About this task: Write the data below out again in full, exactly as shown.

The data:
┄┄┄┄┄┄┄┄┄┄
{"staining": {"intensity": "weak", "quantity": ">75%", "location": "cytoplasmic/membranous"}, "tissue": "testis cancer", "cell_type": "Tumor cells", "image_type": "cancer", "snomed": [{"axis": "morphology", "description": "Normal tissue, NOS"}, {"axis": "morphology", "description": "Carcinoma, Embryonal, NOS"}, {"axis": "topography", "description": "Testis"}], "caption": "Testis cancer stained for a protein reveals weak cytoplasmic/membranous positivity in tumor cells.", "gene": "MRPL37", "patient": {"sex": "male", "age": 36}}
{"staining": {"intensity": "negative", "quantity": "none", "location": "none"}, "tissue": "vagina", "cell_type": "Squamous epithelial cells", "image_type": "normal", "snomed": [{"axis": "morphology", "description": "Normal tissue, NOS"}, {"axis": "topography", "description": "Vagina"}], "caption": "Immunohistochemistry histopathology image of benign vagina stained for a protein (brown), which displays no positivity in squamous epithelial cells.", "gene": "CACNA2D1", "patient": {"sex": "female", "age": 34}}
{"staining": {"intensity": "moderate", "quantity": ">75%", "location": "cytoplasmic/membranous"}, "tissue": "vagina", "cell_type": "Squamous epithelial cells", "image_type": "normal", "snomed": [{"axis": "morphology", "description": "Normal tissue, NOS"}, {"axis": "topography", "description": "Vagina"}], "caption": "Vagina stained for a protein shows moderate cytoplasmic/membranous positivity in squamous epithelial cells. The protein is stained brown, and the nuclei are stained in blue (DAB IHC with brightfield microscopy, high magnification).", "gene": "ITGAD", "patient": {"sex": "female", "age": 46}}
┄┄┄┄┄┄┄┄┄┄
Solution:
{"staining": {"intensity": "weak", "quantity": ">75%", "location": "cytoplasmic/membranous"}, "tissue": "testis cancer", "cell_type": "Tumor cells", "image_type": "cancer", "snomed": [{"axis": "morphology", "description": "Normal tissue, NOS"}, {"axis": "morphology", "description": "Carcinoma, Embryonal, NOS"}, {"axis": "topography", "description": "Testis"}], "caption": "Testis cancer stained for a protein reveals weak cytoplasmic/membranous positivity in tumor cells.", "gene": "MRPL37", "patient": {"sex": "male", "age": 36}}
{"staining": {"intensity": "negative", "quantity": "none", "location": "none"}, "tissue": "vagina", "cell_type": "Squamous epithelial cells", "image_type": "normal", "snomed": [{"axis": "morphology", "description": "Normal tissue, NOS"}, {"axis": "topography", "description": "Vagina"}], "caption": "Immunohistochemistry histopathology image of benign vagina stained for a protein (brown), which displays no positivity in squamous epithelial cells.", "gene": "CACNA2D1", "patient": {"sex": "female", "age": 34}}
{"staining": {"intensity": "moderate", "quantity": ">75%", "location": "cytoplasmic/membranous"}, "tissue": "vagina", "cell_type": "Squamous epithelial cells", "image_type": "normal", "snomed": [{"axis": "morphology", "description": "Normal tissue, NOS"}, {"axis": "topography", "description": "Vagina"}], "caption": "Vagina stained for a protein shows moderate cytoplasmic/membranous positivity in squamous epithelial cells. The protein is stained brown, and the nuclei are stained in blue (DAB IHC with brightfield microscopy, high magnification).", "gene": "ITGAD", "patient": {"sex": "female", "age": 46}}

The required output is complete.